Es lohnt sich, die neuen Empfehlungen einmal aufzudröseln. Denn was „drüben“ passiert, schwappt früher oder später auch zu uns in die Praxis.

Gut ist, dass der Kampf gegen hochverarbeitete Nahrung aufgenommen wird. Zum ersten Mal wird „ultra-processed food“ nicht nur kritisch betrachtet, sondern komplett rausgeschmissen aus dem idealen Speiseplan. Zuckergesüßte Getränke, industrielle Snacks und raffinierte Kohlenhydrate finden gar keinen Platz mehr in der Pyramide – das ist medizinisch absolut korrekt und längst überfällig. Auch die Empfehlung, Kindern unter zehn Jahren keinen zugesetzten Zucker zu geben (vorher war es unter zwei), ist ein wichtiges Signal. Das alles können wir für unsere Praxis mitnehmen, falls wir es nicht sowieso schon umsetzen. Der Fokus muss auch auf dem Verarbeitungsgrad liegen, nicht nur auf den Kalorien!

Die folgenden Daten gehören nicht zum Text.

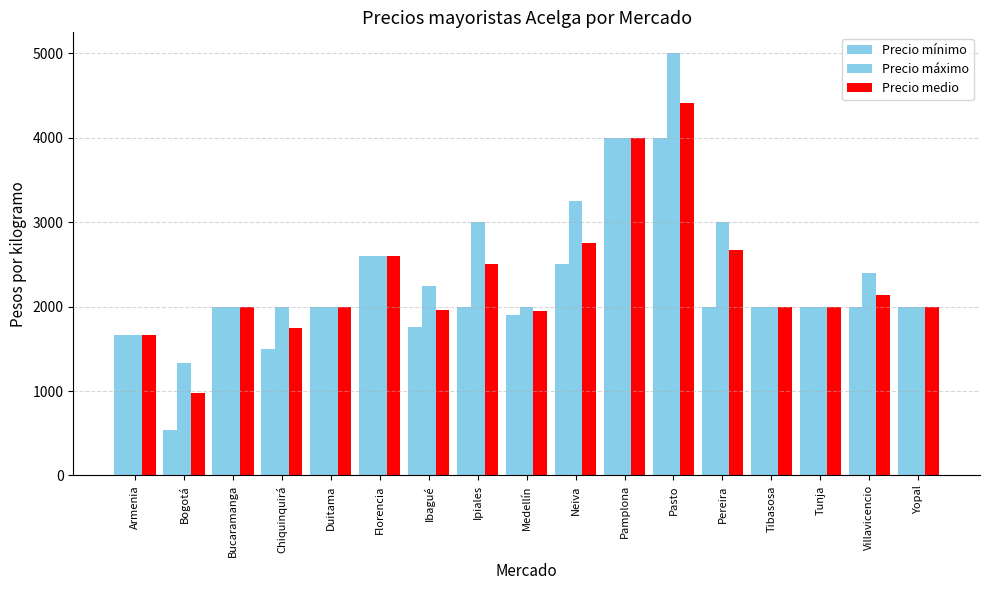

What is the total value across all series at Chiquinquirá?

5250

Neu sind auch der Protein-Push und die Wiederauferstehung der Fette. Die wohl drastischste Änderung betrifft die Proteine: Hier sollen es nun 1,2–1,6 Gramm pro Kilogramm Körpergewicht sein – deutlich mehr als etwa die DGE aktuell empfiehlt (0,8 g/kg). Für unsere älteren Patientinnen und Patienten (Stichwort Sarkopenie) ist das sicher sinnvoll. Gleichzeitig erleben wir ein Comeback der Vollfett-Milchprodukte. Sie sollen besser sättigen und weniger Zusatzstoffe enthalten als „Light“-Produkte. Klingt an sich logisch, doch hier muss man genauer hinschauen.

Denn jetzt kommt der Punkt, den ich wirklich kritisch sehe. Die neue Pyramide visualisiert Steak, Käse und Hackfleisch prominent in der breiten Basis (die sich nun oben befindet). Die visuelle Botschaft lautet: „Esst Fleisch und Fett, so viel ihr wollt!“ Immerhin steht im Kleingedruckten weiterhin eine Grenze, nämlich dass gesättigte Fettsäuren weniger als 10 % der Gesamtkalorien ausmachen sollten.

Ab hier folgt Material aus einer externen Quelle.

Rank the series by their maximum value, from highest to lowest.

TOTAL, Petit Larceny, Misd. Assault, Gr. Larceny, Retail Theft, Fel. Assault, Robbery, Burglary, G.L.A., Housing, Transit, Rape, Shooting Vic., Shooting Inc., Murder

Wie soll das bitte funktionieren? Wer drei Portionen Vollfett-Milchprodukte isst und dazu ein Steak in Butter brät, hat die Grenze von 10 % schon zum Mittagessen überschritten. Die Empfehlungen widersprechen sich an diesem Punkt selbst: Sie feiern tierische Fette in der Grafik als ideales „echtes Essen“, behalten aber die kardiologischen Warnhinweise im Text bei.

Von der Angst vor Fetten ins andere Extrem?

Expertinnen und Experten der Harvard School of Public Health warnen zu Recht: Das ist kein wissenschaftlicher Konsens, sondern ein kommunikatives Chaos. So riskiert man, dass Patientinnen und Patienten zwar die Angst vor Fetten verlieren – was richtig ist –, aber ins andere Extrem verfallen und Unmengen an gesättigten Fetten konsumieren. Gerade bezüglich des LDL-Cholesterins mache ich mir Sorgen. Auch wenn bei einer DMP-Fortbildung letzte Woche wieder ein Kollege kommentierte, dass die Grenzwerte um 55 mg/dl ­quasi an den Haaren herbeigezogen seien. DGK und ESC sehen das jedenfalls anders.

Was heißt das nun für uns in Deutschland? Wir sollten die neue Pyramide auf keinen Fall unreflektiert übernehmen. Ja, die Angst vor naturbelassenem Fett (wie in Nüssen, Olivenöl, Fisch oder Joghurt) ist meist unbegründet. Aber eine „Carnivore  Diät light“, die Ballaststoffe und sekundäre Pflanzenstoffe an den Rand drängt, ist nicht die Lösung für unsere Zivilisationskrankheiten. Wie seht Ihr das?